WORK ITEM: Could you write out every line of the material below word for word, leaving out the pictures?

Data items
####

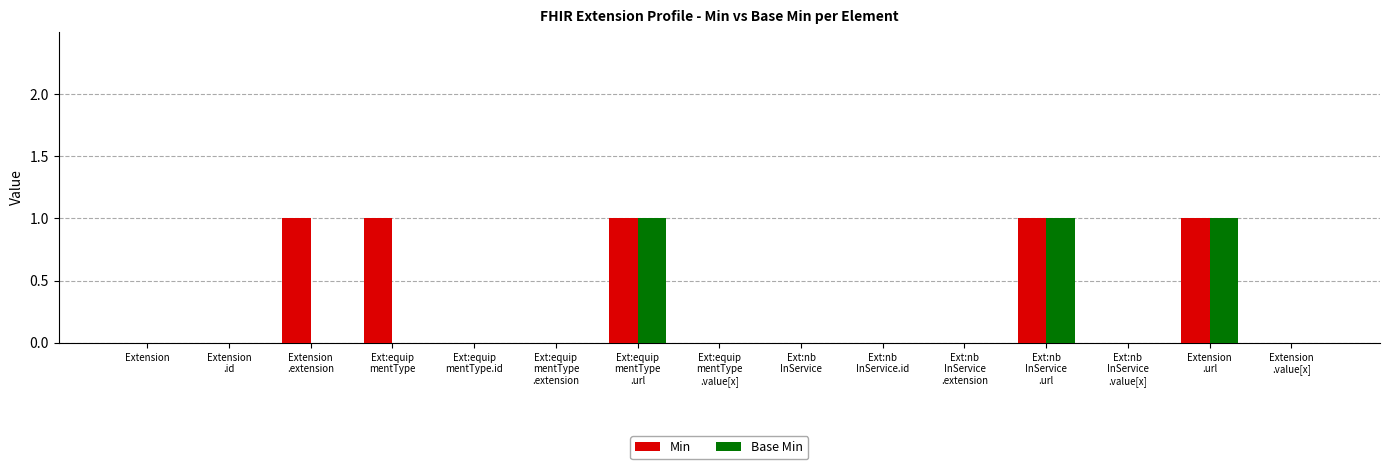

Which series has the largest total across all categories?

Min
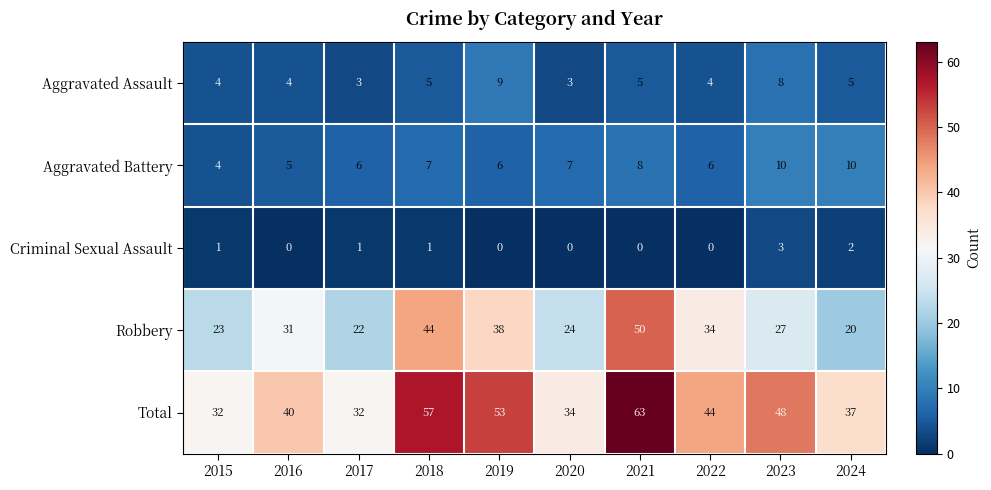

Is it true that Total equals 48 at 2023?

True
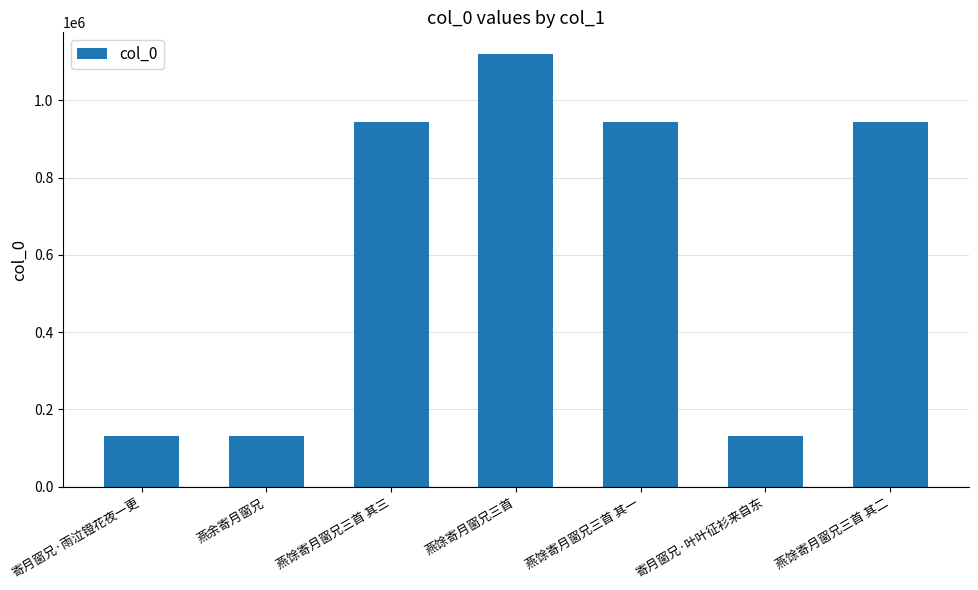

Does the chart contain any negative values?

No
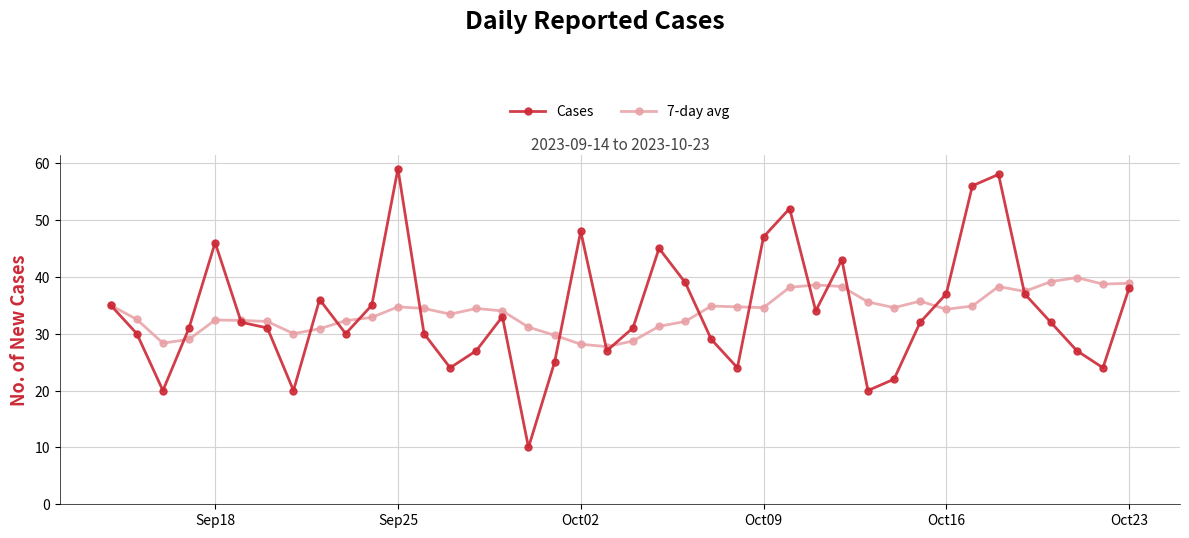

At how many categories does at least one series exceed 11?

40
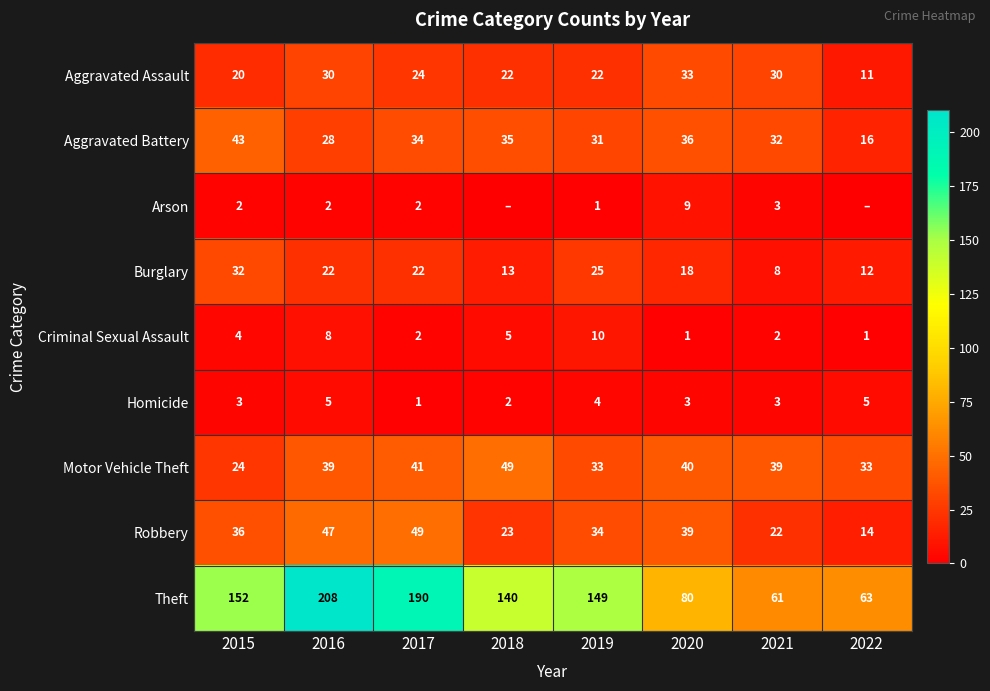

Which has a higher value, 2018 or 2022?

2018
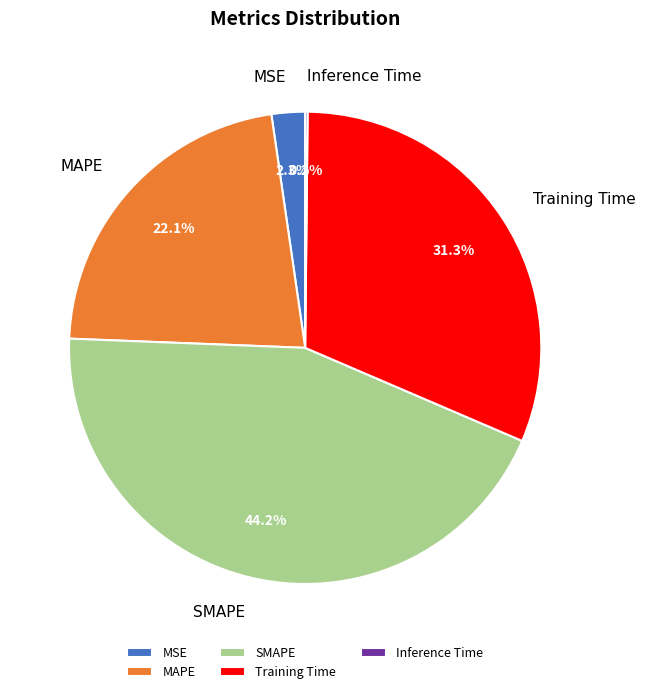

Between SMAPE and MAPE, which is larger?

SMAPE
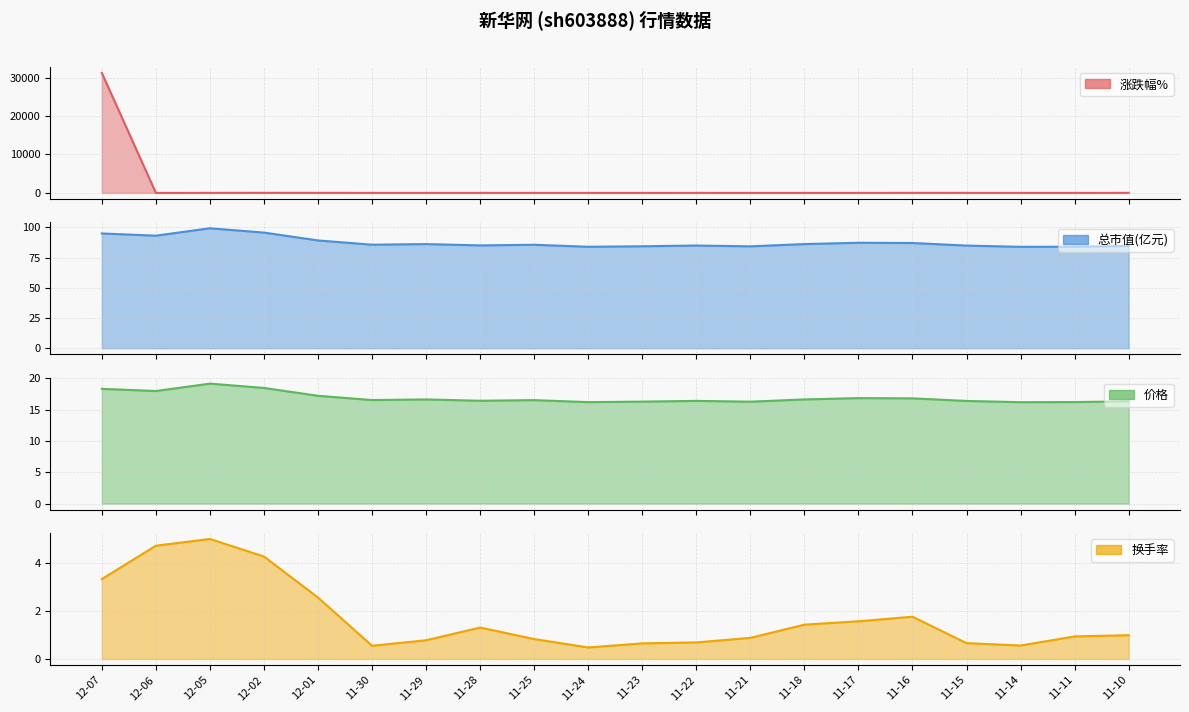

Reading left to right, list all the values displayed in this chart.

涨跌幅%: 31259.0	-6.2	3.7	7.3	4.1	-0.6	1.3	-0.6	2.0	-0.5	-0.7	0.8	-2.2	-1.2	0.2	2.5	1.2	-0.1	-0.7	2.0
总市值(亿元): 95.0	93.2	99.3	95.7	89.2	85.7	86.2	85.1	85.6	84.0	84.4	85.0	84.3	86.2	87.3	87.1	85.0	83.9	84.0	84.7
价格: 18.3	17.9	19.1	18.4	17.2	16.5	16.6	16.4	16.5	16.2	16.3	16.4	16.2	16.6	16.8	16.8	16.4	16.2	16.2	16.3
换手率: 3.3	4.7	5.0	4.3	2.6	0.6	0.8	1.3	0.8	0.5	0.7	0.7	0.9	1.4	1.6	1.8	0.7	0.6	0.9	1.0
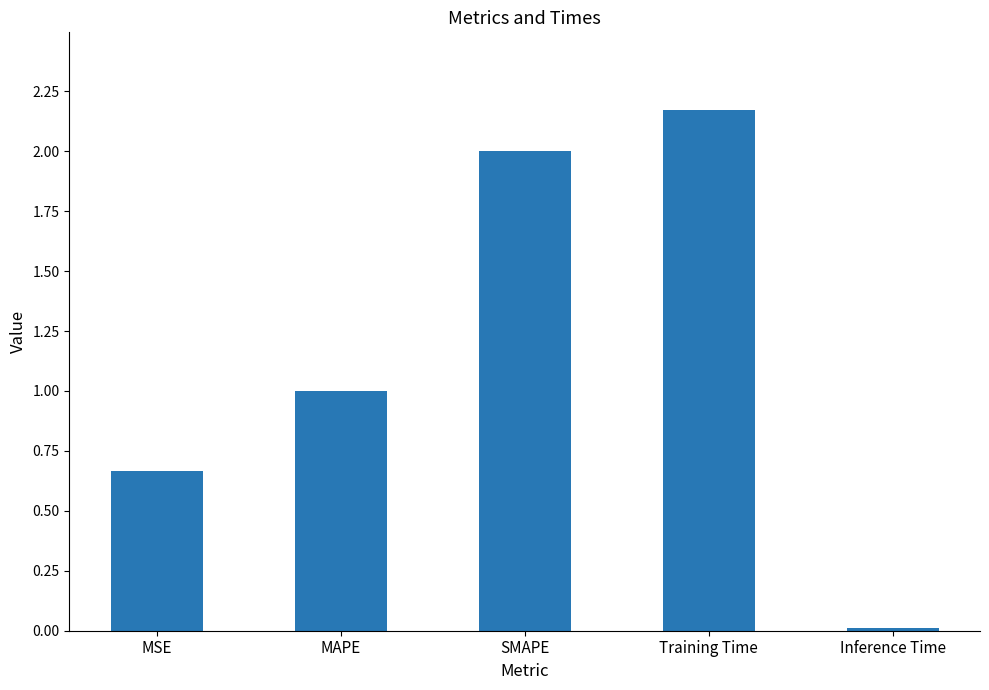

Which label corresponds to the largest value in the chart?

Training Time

####

SOLUTION:
Which series has the largest total across all categories?

Min

Is it true that Total equals 48 at 2023?

True

Does the chart contain any negative values?

No

At how many categories does at least one series exceed 11?

40

Which has a higher value, 2018 or 2022?

2018

Between SMAPE and MAPE, which is larger?

SMAPE

Reading left to right, list all the values displayed in this chart.

涨跌幅%: 31259.0	-6.2	3.7	7.3	4.1	-0.6	1.3	-0.6	2.0	-0.5	-0.7	0.8	-2.2	-1.2	0.2	2.5	1.2	-0.1	-0.7	2.0
总市值(亿元): 95.0	93.2	99.3	95.7	89.2	85.7	86.2	85.1	85.6	84.0	84.4	85.0	84.3	86.2	87.3	87.1	85.0	83.9	84.0	84.7
价格: 18.3	17.9	19.1	18.4	17.2	16.5	16.6	16.4	16.5	16.2	16.3	16.4	16.2	16.6	16.8	16.8	16.4	16.2	16.2	16.3
换手率: 3.3	4.7	5.0	4.3	2.6	0.6	0.8	1.3	0.8	0.5	0.7	0.7	0.9	1.4	1.6	1.8	0.7	0.6	0.9	1.0

Which label corresponds to the largest value in the chart?

Training Time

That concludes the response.